A Future Where Every Thing Is Connected Over the Internet
IoT, the Internet of Things, is a phrase that is gaining a lot of attention recently. But what kind of technology is it really, and what will it mean for the future of society? We asked Professor Ken Sakamura of the University of Tokyo, who already back in the 1980s predicted a future society where all sorts of things would have built-in computers, and went on to grapple with the fundamental structure of that technology.
2016.07.20 UPDATE
Ken Sakamura
Professor of Information Studies at the Graduate School of the University of Tokyo. Doctor of engineering, specialized in cyber architecture and information engineering. Leader of the TRON project, and chief of the YRP Ubiquitous Networking Laboratory. In 2015, he received the prestigious ITU 150 award from the International Telecommunication Union.
The Internet of Things
Since last year, the term “IoT” pops up increasingly frequently in newspapers and on news sites. The big IT companies are announcing new IoT-related services, and several new organizations have been launched to develop IoT-related standards. For non-professionals it may seem confusing. “What’s the difference from IT?” they may think, or believe it’s just another fancy acronym.
According to the American research firm Gartner’s “2015 Hype Cycle*1 for Emerging Technologies,” IoT, along with autonomous vehicles, were at their peak in 2015. That is to say, IoT is one of the buzzwords of the moment, and 2015 might be called “IoT Year Zero.”
But what is IoT? It is an acronym of the “Internet of Things,” and in a nutshell, it is a system for connecting various things around us to the Internet and controlling their exchange of information.

Problem 1:
According to the IoT article, what award did Ken Sakamura receive in 2015?
Problem 2:
Return the passage of the IoT article between "According to the" and "exchange of information.", inclusive, copied word for word.

Dataset section:
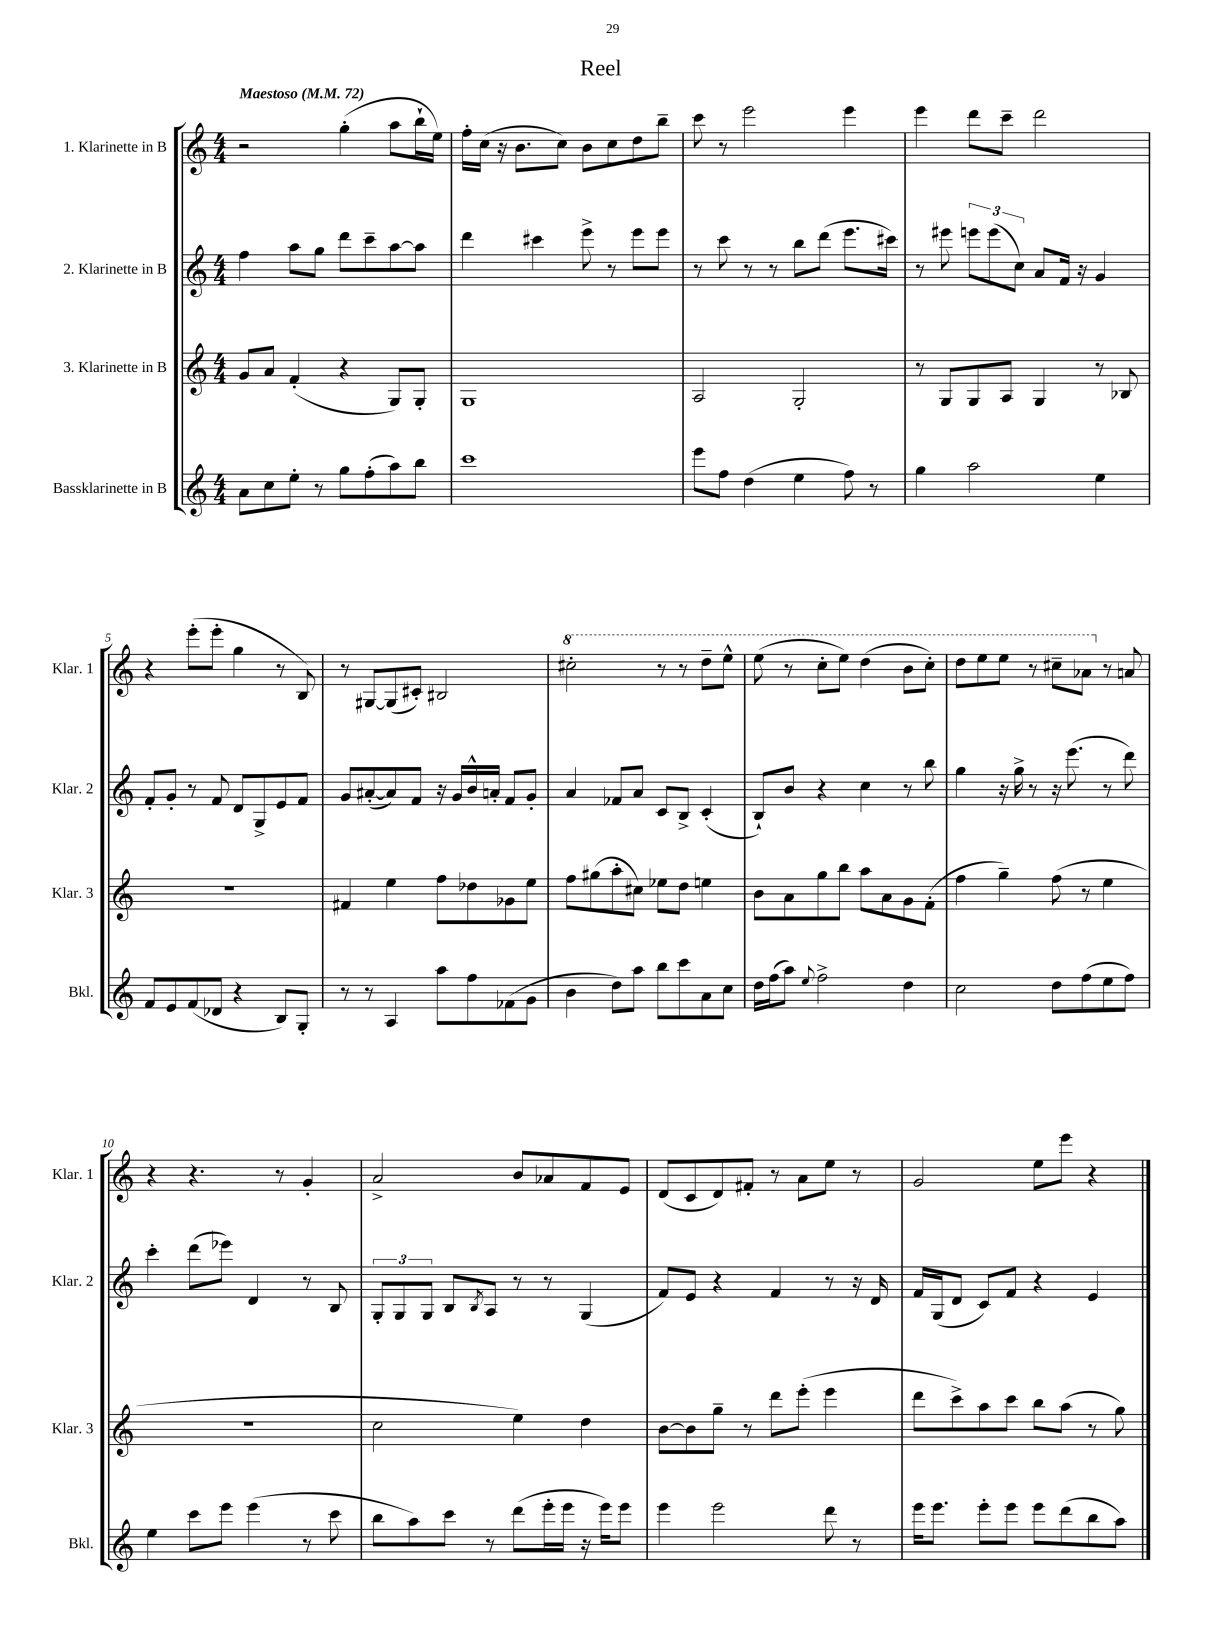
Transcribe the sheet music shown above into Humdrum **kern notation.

Expected output 1:
The ITU 150 award from the International Telecommunication Union.

Expected output 2:
According to the American research firm Gartner’s “2015 Hype Cycle*1 for Emerging Technologies,” IoT, along with autonomous vehicles, were at their peak in 2015. That is to say, IoT is one of the buzzwords of the moment, and 2015 might be called “IoT Year Zero.”
But what is IoT? It is an acronym of the “Internet of Things,” and in a nutshell, it is a system for connecting various things around us to the Internet and controlling their exchange of information.